Le plan Move (pour Mobility, Operational excellence, Value to customers, Electrification) présenté en 2017 prétendait limiter la dépendance de Nissan  à l’Amérique du Nord en récoltant les fruits des investissements faits dans les émergents et sur les marques Infiniti et Datsun et en exploitant tout le potentiel des marchés et segments (Europe, Moyen Orient, Asean, SUV, pick-up).  

D’évidence, attendre que les fruits tombent de l’arbre ne suffit pas, il faut en planter de nouveaux et c’est ce qui manque à Nissan. Typiquement, hors Chine et Etats-Unis, l’internationalisation de Nissan semble s’être résumée, depuis 20 ans, à un renforcement en Europe largement adossé à l’accès aux distributeurs Renault puis à un développement sur des marchés ouverts par Renault via son "Global Access" (Russie, Brésil).

En Thaïlande, en Malaisie et dans l’ensemble des "nouveaux émergents", en Asie en particulier, Nissan semble bien timide. De même, la Leaf lancée en 2010 a été un relatif succès durant des années qui se sont révélées beaucoup plus difficiles qu’escomptées pour le véhicule électrique. En 2019, on perçoit mal comment Nissan capitalise sur cette avance pour aborder la phase de massification du véhicule électrique qui se dessine en Chine et en Europe.

En bref, la quête de "l’excellence opérationnelle" et la recherche des économies associées à la "commonalisation" ne peuvent tenir lieu de stratégie.
Ainsi, sur l’électrification comme sur les émergents hors Chine, Nissan peut nourrir des ambitions et puiser dans ses ressources propres et dans celles de l’Alliance les moyens de les satisfaire.

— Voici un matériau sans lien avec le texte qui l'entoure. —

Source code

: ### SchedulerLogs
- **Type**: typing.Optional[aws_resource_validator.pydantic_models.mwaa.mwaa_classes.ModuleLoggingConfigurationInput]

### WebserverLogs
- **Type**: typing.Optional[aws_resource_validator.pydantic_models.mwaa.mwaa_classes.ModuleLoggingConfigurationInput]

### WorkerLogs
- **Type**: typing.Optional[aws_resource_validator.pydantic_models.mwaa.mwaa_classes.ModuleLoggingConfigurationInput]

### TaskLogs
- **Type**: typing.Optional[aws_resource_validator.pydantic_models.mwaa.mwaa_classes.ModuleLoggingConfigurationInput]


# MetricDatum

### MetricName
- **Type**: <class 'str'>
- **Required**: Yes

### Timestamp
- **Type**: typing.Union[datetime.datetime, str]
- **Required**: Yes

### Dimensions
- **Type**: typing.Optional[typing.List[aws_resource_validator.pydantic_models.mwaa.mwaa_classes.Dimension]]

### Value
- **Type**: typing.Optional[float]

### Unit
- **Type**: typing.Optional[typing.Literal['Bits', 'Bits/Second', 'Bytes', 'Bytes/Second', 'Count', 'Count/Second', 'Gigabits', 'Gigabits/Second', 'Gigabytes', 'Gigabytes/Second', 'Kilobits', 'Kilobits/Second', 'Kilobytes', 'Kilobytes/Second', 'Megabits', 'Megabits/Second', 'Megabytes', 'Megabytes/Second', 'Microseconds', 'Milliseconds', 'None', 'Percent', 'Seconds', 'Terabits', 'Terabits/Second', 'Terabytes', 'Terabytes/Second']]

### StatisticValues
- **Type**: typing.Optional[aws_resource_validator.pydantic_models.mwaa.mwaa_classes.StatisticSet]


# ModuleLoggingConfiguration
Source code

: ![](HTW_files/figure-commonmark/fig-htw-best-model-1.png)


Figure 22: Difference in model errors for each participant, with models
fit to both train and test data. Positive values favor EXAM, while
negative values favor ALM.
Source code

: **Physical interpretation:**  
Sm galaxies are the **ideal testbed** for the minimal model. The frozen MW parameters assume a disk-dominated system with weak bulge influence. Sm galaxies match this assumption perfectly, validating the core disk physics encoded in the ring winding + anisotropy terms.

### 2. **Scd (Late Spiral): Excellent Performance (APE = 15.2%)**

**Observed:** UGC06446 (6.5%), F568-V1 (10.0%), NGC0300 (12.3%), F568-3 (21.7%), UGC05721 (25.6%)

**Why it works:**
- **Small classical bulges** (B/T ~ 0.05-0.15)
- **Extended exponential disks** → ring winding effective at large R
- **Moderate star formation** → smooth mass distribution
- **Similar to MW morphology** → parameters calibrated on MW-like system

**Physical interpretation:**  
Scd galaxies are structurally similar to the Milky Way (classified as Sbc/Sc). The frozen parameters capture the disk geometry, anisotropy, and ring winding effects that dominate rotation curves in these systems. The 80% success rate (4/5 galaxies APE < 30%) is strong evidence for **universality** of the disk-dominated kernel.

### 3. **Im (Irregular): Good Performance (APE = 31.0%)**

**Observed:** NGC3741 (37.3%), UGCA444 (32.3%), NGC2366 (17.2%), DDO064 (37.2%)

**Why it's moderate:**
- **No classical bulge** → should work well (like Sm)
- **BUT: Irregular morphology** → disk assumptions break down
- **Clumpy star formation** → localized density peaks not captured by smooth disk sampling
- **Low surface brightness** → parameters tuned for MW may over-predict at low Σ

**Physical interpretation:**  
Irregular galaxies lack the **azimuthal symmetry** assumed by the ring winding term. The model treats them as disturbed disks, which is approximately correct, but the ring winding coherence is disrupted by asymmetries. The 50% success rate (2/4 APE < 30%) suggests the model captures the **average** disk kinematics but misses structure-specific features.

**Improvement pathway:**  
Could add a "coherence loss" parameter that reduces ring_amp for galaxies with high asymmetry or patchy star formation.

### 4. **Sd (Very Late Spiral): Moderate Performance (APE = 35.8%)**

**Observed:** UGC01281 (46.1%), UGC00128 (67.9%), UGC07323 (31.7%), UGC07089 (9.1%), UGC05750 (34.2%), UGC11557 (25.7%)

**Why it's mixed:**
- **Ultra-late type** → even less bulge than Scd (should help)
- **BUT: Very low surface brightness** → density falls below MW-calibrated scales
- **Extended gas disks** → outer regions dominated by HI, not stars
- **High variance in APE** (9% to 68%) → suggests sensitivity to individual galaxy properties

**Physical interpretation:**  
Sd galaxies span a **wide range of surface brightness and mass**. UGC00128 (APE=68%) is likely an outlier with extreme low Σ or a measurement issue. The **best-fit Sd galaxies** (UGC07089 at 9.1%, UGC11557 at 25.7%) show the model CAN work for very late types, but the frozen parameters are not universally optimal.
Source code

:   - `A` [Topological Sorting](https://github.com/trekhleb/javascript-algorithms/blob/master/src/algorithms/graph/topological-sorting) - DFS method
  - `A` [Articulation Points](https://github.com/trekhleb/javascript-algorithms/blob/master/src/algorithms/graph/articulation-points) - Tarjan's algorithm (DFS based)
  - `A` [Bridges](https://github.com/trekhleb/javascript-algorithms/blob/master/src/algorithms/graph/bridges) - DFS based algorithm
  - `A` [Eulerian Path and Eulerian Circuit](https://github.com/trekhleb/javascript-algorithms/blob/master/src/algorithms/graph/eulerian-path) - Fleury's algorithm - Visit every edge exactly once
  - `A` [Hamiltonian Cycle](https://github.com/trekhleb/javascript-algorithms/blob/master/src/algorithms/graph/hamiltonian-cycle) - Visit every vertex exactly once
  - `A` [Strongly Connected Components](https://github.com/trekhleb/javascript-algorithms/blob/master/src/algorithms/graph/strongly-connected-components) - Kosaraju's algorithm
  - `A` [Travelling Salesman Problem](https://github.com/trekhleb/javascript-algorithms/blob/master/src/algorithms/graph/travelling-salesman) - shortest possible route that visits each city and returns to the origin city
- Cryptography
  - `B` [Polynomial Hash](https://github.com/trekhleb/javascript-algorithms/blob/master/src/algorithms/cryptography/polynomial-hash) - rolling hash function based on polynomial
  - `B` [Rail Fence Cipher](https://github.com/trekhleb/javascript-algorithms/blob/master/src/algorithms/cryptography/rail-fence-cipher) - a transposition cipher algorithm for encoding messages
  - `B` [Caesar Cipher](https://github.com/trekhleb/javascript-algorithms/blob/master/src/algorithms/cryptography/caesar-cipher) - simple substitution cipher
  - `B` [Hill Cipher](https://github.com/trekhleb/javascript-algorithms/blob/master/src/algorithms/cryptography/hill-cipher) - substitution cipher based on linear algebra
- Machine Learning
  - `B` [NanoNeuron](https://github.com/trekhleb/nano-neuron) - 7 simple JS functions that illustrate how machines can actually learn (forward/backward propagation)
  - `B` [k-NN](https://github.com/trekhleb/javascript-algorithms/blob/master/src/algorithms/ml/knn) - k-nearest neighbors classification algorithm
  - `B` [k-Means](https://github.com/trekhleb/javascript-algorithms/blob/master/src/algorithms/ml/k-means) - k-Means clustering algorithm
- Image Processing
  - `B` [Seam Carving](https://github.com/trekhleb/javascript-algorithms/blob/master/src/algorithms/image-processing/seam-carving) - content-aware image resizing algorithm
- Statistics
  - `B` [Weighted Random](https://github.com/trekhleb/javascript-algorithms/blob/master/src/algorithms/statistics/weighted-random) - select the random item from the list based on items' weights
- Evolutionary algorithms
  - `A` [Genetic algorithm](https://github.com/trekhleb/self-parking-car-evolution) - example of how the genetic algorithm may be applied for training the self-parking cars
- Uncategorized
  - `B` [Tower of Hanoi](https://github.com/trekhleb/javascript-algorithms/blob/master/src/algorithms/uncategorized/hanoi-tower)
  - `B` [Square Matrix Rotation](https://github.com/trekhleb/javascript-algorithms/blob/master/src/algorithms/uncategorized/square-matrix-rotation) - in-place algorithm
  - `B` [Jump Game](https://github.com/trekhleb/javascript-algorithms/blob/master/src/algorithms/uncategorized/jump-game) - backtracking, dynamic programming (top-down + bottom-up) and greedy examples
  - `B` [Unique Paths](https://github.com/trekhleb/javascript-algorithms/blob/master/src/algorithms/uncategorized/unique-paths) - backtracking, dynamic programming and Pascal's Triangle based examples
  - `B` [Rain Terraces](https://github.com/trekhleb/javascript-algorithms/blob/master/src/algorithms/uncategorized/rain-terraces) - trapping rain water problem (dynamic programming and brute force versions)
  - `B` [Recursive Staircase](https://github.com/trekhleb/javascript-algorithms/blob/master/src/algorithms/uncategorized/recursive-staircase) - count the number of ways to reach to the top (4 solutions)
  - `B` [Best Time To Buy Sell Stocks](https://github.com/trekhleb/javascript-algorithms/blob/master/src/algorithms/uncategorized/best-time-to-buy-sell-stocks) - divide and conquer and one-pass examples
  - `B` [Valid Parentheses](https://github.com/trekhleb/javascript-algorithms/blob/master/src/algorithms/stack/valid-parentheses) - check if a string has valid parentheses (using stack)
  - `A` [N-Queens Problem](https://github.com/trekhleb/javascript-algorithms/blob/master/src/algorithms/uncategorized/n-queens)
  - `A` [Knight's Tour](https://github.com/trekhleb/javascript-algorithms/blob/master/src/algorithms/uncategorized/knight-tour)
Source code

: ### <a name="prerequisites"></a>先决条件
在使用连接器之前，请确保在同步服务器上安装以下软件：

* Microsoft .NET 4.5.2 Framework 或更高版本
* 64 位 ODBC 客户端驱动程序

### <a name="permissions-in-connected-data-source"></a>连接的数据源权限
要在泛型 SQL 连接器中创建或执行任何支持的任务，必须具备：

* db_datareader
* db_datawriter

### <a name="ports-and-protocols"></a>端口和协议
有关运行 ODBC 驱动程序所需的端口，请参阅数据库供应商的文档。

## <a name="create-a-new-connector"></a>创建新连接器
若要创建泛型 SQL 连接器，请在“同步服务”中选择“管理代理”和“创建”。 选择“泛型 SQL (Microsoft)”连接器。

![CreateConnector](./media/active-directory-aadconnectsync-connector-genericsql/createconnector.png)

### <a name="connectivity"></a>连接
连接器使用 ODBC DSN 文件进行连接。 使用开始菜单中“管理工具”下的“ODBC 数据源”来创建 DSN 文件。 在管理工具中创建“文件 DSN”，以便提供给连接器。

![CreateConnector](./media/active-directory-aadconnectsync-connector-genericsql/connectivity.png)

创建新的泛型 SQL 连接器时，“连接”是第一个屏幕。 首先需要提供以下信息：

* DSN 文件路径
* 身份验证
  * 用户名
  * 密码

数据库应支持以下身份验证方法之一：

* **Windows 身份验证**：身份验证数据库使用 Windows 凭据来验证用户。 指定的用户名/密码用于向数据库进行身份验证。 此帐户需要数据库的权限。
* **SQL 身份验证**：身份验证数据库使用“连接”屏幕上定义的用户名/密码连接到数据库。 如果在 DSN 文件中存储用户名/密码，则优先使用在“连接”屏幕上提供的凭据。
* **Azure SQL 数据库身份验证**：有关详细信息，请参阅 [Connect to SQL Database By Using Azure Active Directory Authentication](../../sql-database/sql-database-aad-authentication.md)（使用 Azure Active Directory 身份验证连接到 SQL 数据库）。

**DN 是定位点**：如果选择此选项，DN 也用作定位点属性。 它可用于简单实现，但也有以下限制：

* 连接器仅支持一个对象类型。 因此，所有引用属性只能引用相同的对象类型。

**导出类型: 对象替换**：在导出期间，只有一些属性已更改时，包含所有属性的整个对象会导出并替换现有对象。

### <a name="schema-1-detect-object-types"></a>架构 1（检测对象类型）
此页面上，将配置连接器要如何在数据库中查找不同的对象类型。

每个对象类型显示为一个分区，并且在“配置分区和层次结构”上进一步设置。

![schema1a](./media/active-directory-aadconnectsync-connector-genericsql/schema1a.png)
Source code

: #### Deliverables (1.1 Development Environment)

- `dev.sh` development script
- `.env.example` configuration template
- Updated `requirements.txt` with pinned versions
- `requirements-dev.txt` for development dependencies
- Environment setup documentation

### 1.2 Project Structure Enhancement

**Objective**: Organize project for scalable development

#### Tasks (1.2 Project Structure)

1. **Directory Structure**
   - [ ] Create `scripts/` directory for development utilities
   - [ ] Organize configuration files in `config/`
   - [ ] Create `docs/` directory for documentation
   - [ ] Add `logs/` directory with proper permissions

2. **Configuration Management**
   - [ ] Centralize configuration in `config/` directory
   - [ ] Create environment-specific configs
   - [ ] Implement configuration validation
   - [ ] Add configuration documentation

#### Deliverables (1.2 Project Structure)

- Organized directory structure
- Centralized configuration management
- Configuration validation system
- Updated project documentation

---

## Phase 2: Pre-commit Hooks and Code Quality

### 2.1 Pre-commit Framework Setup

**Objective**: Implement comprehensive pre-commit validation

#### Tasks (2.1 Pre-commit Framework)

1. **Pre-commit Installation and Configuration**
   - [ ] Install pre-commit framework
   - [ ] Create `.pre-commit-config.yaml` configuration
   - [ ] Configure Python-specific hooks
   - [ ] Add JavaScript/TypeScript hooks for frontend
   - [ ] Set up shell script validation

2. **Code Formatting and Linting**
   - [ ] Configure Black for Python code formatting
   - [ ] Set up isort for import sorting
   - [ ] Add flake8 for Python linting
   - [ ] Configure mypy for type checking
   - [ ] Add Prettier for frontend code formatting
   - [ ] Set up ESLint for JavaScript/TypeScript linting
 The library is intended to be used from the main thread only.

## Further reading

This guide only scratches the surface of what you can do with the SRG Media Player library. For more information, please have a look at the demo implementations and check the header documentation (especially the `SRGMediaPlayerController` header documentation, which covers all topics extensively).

Tout occupé à contrer les projets de fusion et à se bagarrer pour éliminer les managers trop "ghosniens" et limiter l’influence de Renault, le management de Nissan, et Saikawa en particulier, ne semblent pas en mesure de proposer des alternatives aux plans définis sous Ghosn qui ont conduit l’entreprise à la situation dans laquelle elle se trouve aujourd’hui. Ni le départ de Saikawa ni le plan de SMBC Nikko ne résoudront ce problème : Nissan a besoin, en matière de politique produits comme en matière de priorités technologiques et géographiques, d’un cap stratégique qui convainque à la fois les équipes en interne et ses partenaires. Là est l’urgence.